Search designers can define a configuration for internet search,
with index building, and a configuration for their site search,
without index building. In step 441 it is determined if the
resource indexed is related to a domain in the account database
with site search configuration. If the resource indexed is related
to a domain in the account database with site search configuration,
the site search configuration is retrieved in step 443 so the
account configuration may begin building a score. If the resource
is not related to a domain, the system configuration for site
search is obtained in step 442. After getting information about the
account configuration, the site search score is built in step 444.
The data is recorded into a memory spool container in step 445. In
step 447 the process determines if a limit on number of resources
written to spool has been reached. If the limit has not been
reached, the process returns to step 440. Once the limit is
reached, the spool is cleaned, and the data is written to a
database, "Site Search Spool Database" in step 448.
[0085] Referring to FIG. 8, after the site search is processed, the
cache data structure is processed. First a list of folders is
obtained in step 390. Then a list of words is gathered for each
folder in step 400 from a cache database 401. In the present
embodiment, each server in the cluster processes a different cache
word. Link status is obtained in step 402, which tells if the
resource is contained in the link relevance system. This
information is recorded into the cache data structure. Then, the
link score is obtained in step 403. The final score is calculated
in step 404, which comprises the link score, word score and
resource score. The data is recorded to an account cache database
in step 405. Site search information is processed in step 406
similarly to what is processed for the Idx data structure. This
site search data is recorded into a site search spool database in
step 407. The site search spool for the Idx and Cache data
structures are processed in step 408, and the data is recorded into
a site search database in step 409. The Idx and Cache account
indexes are published to a testing environment in step 410. After
this procedure is completed, the index files in the testing
environment can be promoted to a production environment. In doing
so, data is distributed to the nodes that build the search
accounts.
[0086] The foregoing procedure processes the system account index
files, processing all of the data from the search system, and
building the first X number of resources for each word. This
procedure is suited for once-processing. The following procedure
describes an exemplary process for the incremental building of a
system account index.
[0087] FIG. 10 is a flow diagram illustrating an exemplary process
for an incremental search account builder, in accordance with an
embodiment of the present invention. First a list of partition
files is obtained from an account spool in step 480 using account
an Idx spool database 481. Account spool data is then obtained from
Idx spool database 481 in step 482. New registers are processed in
step 483, then updates are processed in step 485, and deletes are
processed in step 486. The new register, update and delete data is
recorded into an account Idx database 484. The processing procedure
takes into account that some words do not exist in account indexes
and special logic is followed. If the partition does not exist,
logic is followed to create a partition with all of the words. If
the partition and word exists, the maximum score is reviewed and
compared to the resource score being processed. If the resource
score is higher than the maximum score, the data is recorded. Data
is fetched with a cursor, fetching from first register to last. For
each register, scores for new resources are compared, updated and
deleted. In the case of updating in step 485, the register is moved
from the old score position to a new score position within account
Idx database 484. In the case of deleting in step 486, the index
data is deleted from account Idx database 484. In step 487, site
search data is processed in a process similar to the process
illustrated by way of example in FIG. 9. Site search data is
processed for big domains. If the domain is big, it is determined
if a site search account exists for the domain, and if so, the data
is written to a site search spool database 488.
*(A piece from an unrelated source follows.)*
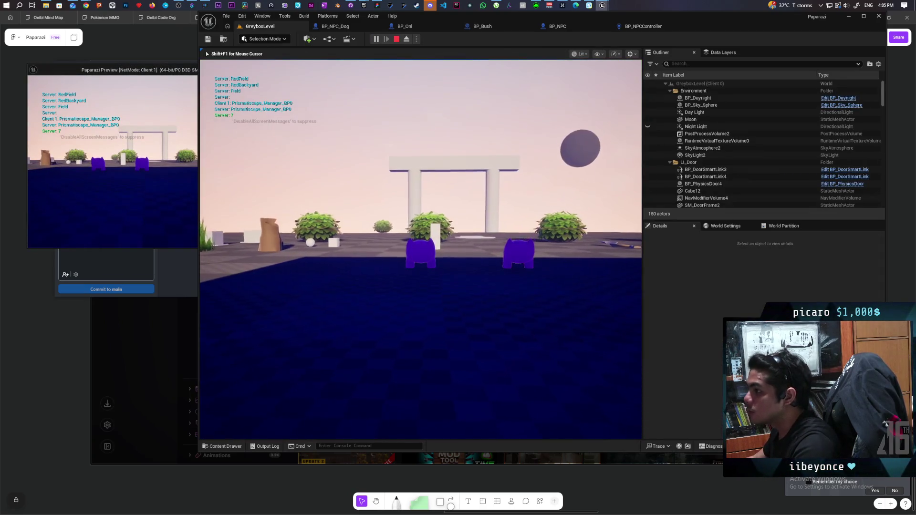
key(w)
[0088] After processing the account spool for the Idx data
structure, the account spool for the Cache data structure is
processed. First a list of partitions is gathered from an account
cache spool in step 490 using an account cache database 491. Then,
a list of cache words and process resources is obtained from
account cache database 491 in step 492. New registers are processed
in step 493, updates are processed in step 494, and deletes are
processed in step 496 comparing the resource score with the highest
score, similarly to the procedure for the Idx data. New resources
are written, existing resources are updated by moving the ordering
of scores, and unwanted registers are deleted in an account cache
database 495. The site search for Cache data is processed in step
497, writing the data to a site search spool database 498.
[0089] After the Idx and Cache data is recorded, the site search
spool data is processed in step 500, writing to a site search
database 501. Then, data is published to all testing environments.
Designers can promote the data to production use once testing is
complete.
[0090] FIG. 11 is a block diagram illustrating exemplary query
entities and query objects, in accordance with an embodiment of the
present invention. In the present embodiment, the query entities
comprise an Idx entity 540, an AccIdx entity 541, a Site Search
entity 542, a Cache entity 543, an AccCache entity 544 and a Link
Words entity 545.
[0091] Idx entity 540 comprises the index data for words with a
small number of resources, as shown by way of example in FIG. 1.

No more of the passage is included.